Retype all of the entries word for word.

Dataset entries
⁂

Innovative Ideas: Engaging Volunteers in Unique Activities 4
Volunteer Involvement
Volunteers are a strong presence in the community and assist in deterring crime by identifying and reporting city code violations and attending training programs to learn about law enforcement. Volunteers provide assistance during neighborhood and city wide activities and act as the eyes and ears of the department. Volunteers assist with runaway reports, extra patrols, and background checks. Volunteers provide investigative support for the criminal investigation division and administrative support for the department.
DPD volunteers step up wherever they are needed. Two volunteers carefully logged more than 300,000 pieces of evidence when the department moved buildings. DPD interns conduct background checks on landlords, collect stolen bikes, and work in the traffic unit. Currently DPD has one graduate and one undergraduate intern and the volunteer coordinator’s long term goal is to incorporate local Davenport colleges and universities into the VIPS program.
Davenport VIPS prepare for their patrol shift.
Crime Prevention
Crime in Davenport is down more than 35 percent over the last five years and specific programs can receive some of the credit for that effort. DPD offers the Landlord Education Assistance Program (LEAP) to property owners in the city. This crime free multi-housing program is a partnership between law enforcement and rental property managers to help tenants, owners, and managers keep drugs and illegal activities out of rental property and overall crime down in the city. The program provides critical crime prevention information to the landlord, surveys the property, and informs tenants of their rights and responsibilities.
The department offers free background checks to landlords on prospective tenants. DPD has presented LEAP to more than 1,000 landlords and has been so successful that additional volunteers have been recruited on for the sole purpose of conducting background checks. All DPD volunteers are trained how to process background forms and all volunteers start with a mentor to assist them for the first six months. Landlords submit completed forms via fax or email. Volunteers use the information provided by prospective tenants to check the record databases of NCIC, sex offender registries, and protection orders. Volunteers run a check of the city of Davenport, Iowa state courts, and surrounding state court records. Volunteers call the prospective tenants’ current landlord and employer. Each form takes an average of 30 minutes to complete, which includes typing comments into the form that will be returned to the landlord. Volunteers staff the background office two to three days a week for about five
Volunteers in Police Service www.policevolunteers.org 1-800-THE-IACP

⁂

### WRITTEN REPLY
Innovative Ideas: Engaging Volunteers in Unique Activities 4
Volunteer Involvement
Volunteers are a strong presence in the community and assist in deterring crime by identifying and reporting city code violations and attending training programs to learn about law enforcement. Volunteers provide assistance during neighborhood and city wide activities and act as the eyes and ears of the department. Volunteers assist with runaway reports, extra patrols, and background checks. Volunteers provide investigative support for the criminal investigation division and administrative support for the department.
DPD volunteers step up wherever they are needed. Two volunteers carefully logged more than 300,000 pieces of evidence when the department moved buildings. DPD interns conduct background checks on landlords, collect stolen bikes, and work in the traffic unit. Currently DPD has one graduate and one undergraduate intern and the volunteer coordinator’s long term goal is to incorporate local Davenport colleges and universities into the VIPS program.
Davenport VIPS prepare for their patrol shift.
Crime Prevention
Crime in Davenport is down more than 35 percent over the last five years and specific programs can receive some of the credit for that effort. DPD offers the Landlord Education Assistance Program (LEAP) to property owners in the city. This crime free multi-housing program is a partnership between law enforcement and rental property managers to help tenants, owners, and managers keep drugs and illegal activities out of rental property and overall crime down in the city. The program provides critical crime prevention information to the landlord, surveys the property, and informs tenants of their rights and responsibilities.
The department offers free background checks to landlords on prospective tenants. DPD has presented LEAP to more than 1,000 landlords and has been so successful that additional volunteers have been recruited on for the sole purpose of conducting background checks. All DPD volunteers are trained how to process background forms and all volunteers start with a mentor to assist them for the first six months. Landlords submit completed forms via fax or email. Volunteers use the information provided by prospective tenants to check the record databases of NCIC, sex offender registries, and protection orders. Volunteers run a check of the city of Davenport, Iowa state courts, and surrounding state court records. Volunteers call the prospective tenants’ current landlord and employer. Each form takes an average of 30 minutes to complete, which includes typing comments into the form that will be returned to the landlord. Volunteers staff the background office two to three days a week for about five
Volunteers in Police Service www.policevolunteers.org 1-800-THE-IACP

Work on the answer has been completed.